Nathan Rosenberg explicates Schumpeter’s Marxist proclivities in the most recent issue of Industrial and Corporate Change.
Was Schumpeter a Marxist?
Abstract: This article explores the degree to which Joseph Schumpeter may be regarded as a follower of Karl Marx. It argues that Schumpeter and Marx shared a common vision, including agreement on the growth in the size of the firm and in industrial concentration, the inherent instability of capitalism and the inevitability of “crises”, and the eventual destruction of capitalist institutions and the arrival of a socialist form of economic organization as a result of the working out of the internal logic of capitalist evolution. Schumpeter’s main qualification is his insistence upon the importance of temporal lags, i.e., social forms that persist after they have lost their economic rationale, and he suggests that the essence of capitalism lies in the inevitable tendency of that system to depart from equilibrium. The article emphasizes the continuing importance of economic history for economics.
In one of the two responses to Rosenberg’s piece, Louis Galambos doesn’t think the shoe fits:
Was Schumpeter a Marxist?

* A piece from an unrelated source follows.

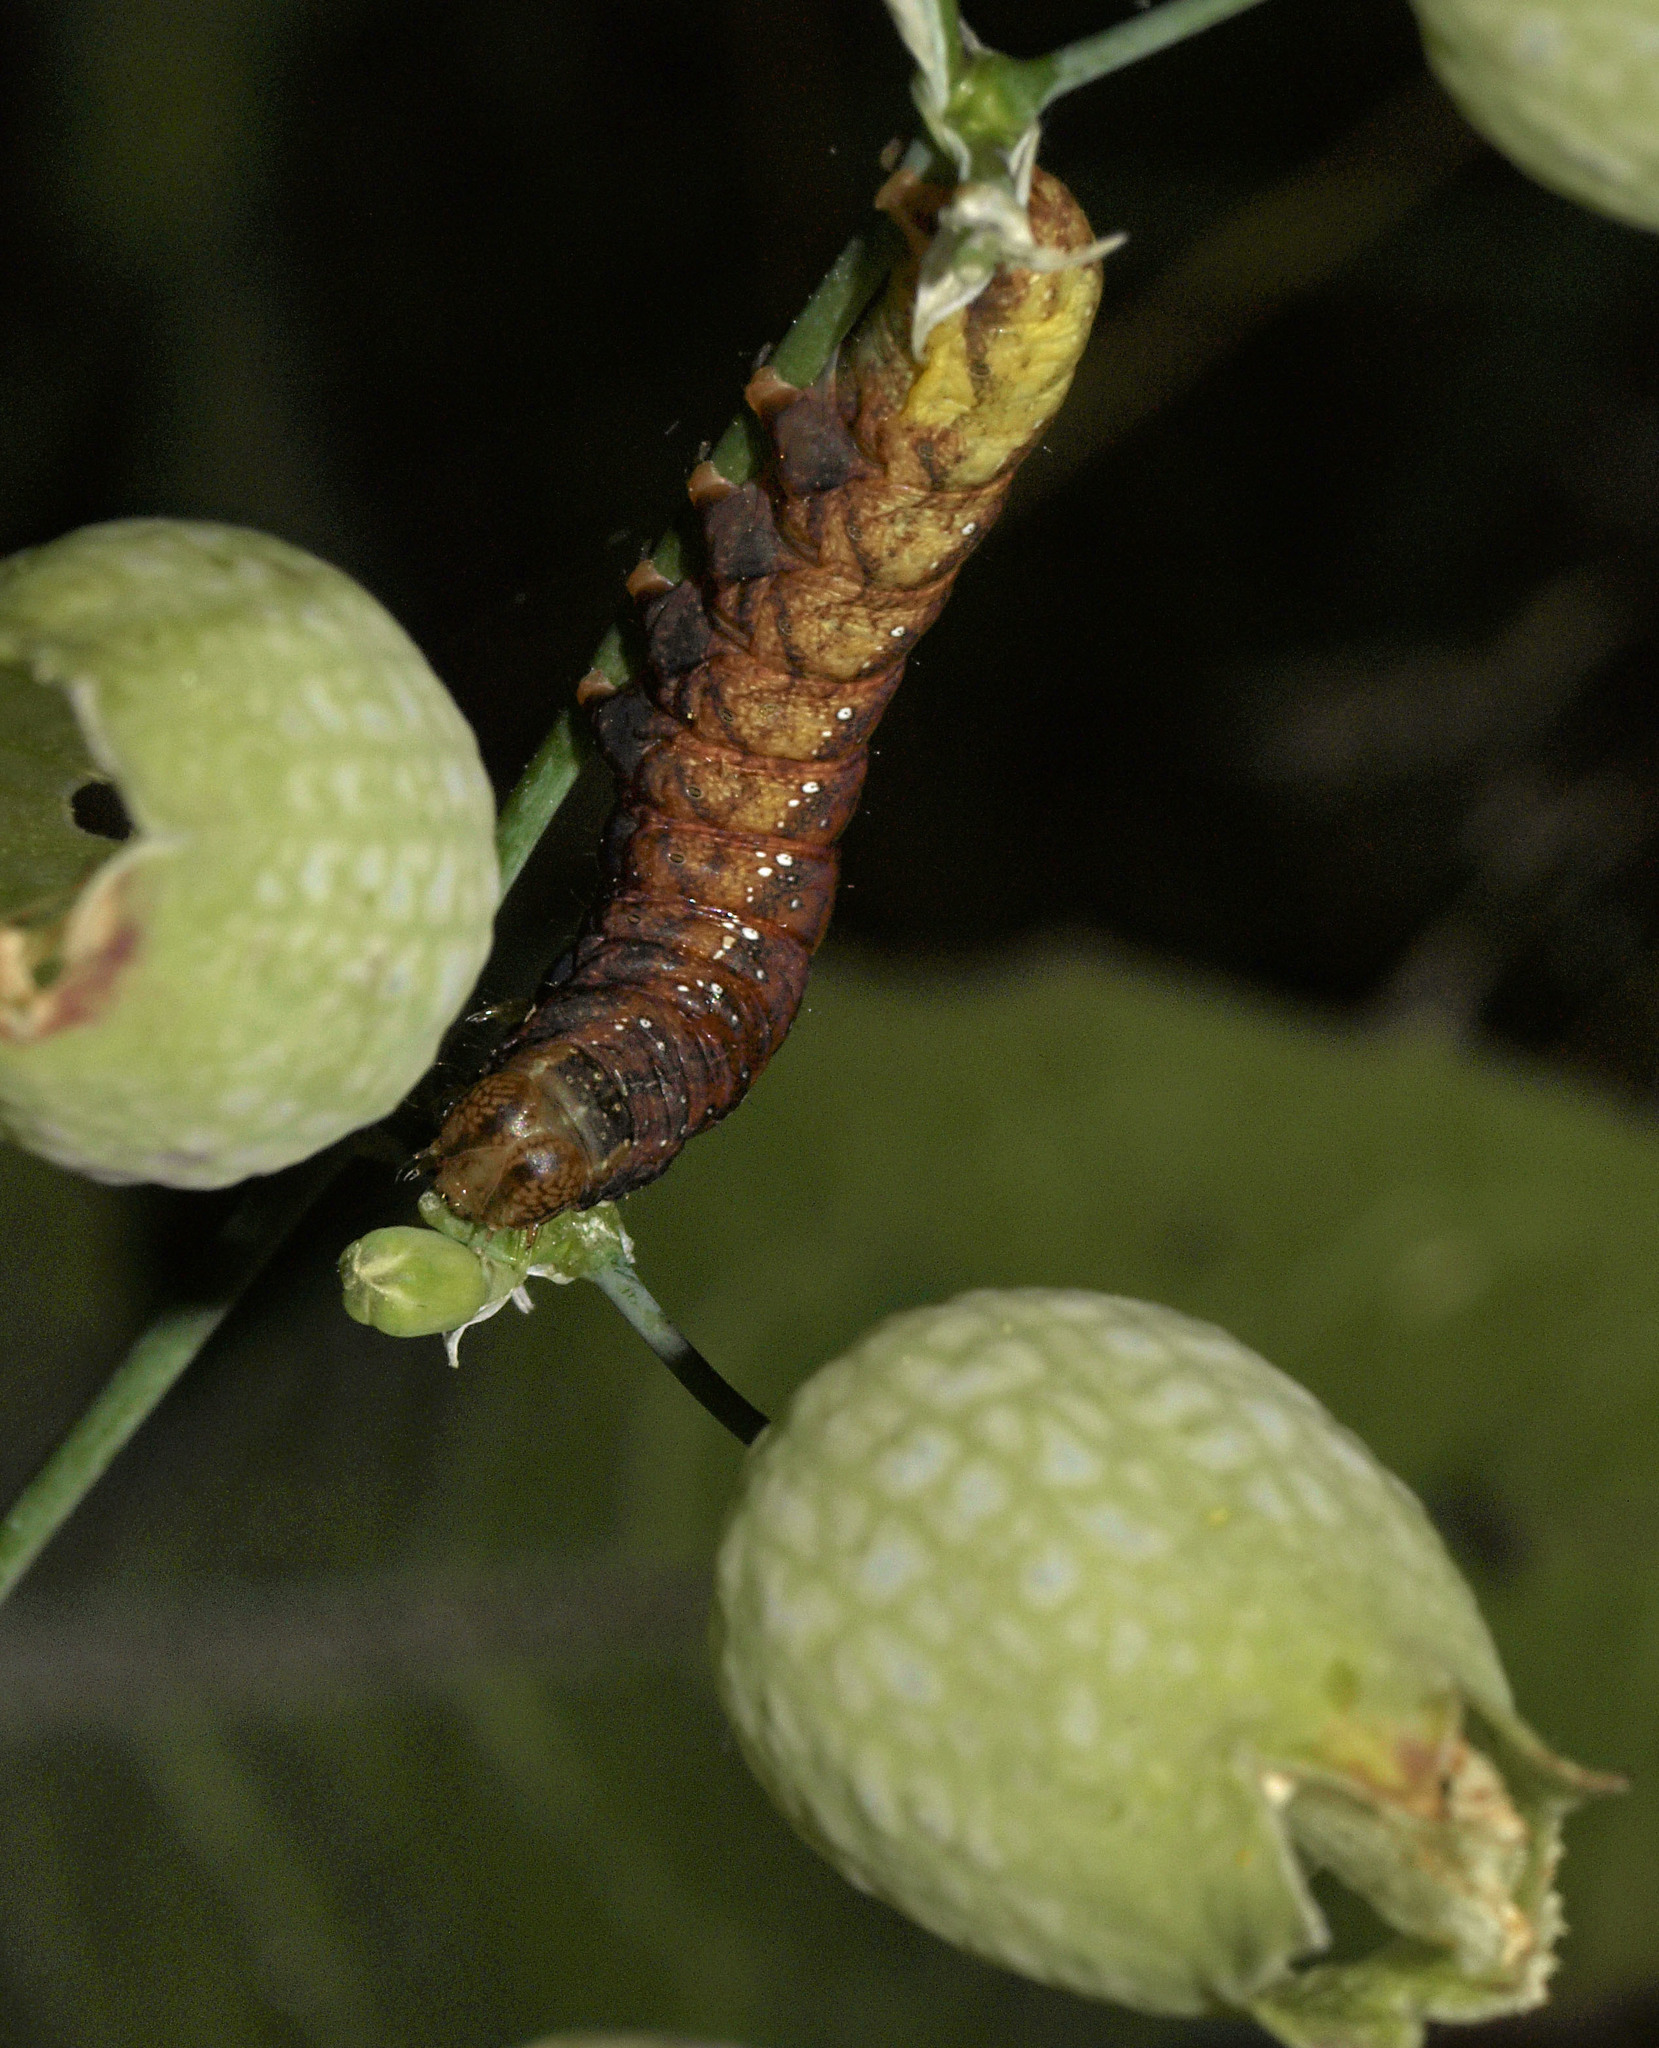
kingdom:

My own answer is “No.” Why? Because I have a simple standard for judging who is in and who is out when Marx is the subject. To be a Marxist, I think you need to use the labor theory of value; you need to use social classes as a central element in your theory; and you need to believe that the end point of capitalist development is the inevitable economic collapse of a system that cannot sustain itself even with desperate political and military measures.
Since Schumpeter did not use the labor theory of value, did not employ social classes as a central element in his grand theory, and certainly did not see economic collapse as the end point of capitalism, he cannot be a Marxist.
Each of these is available through The Mudd via the campus IP address. Those of you who slogged through Capitalism, Socialism, and Democracy should find these very illuminating reads, indeed.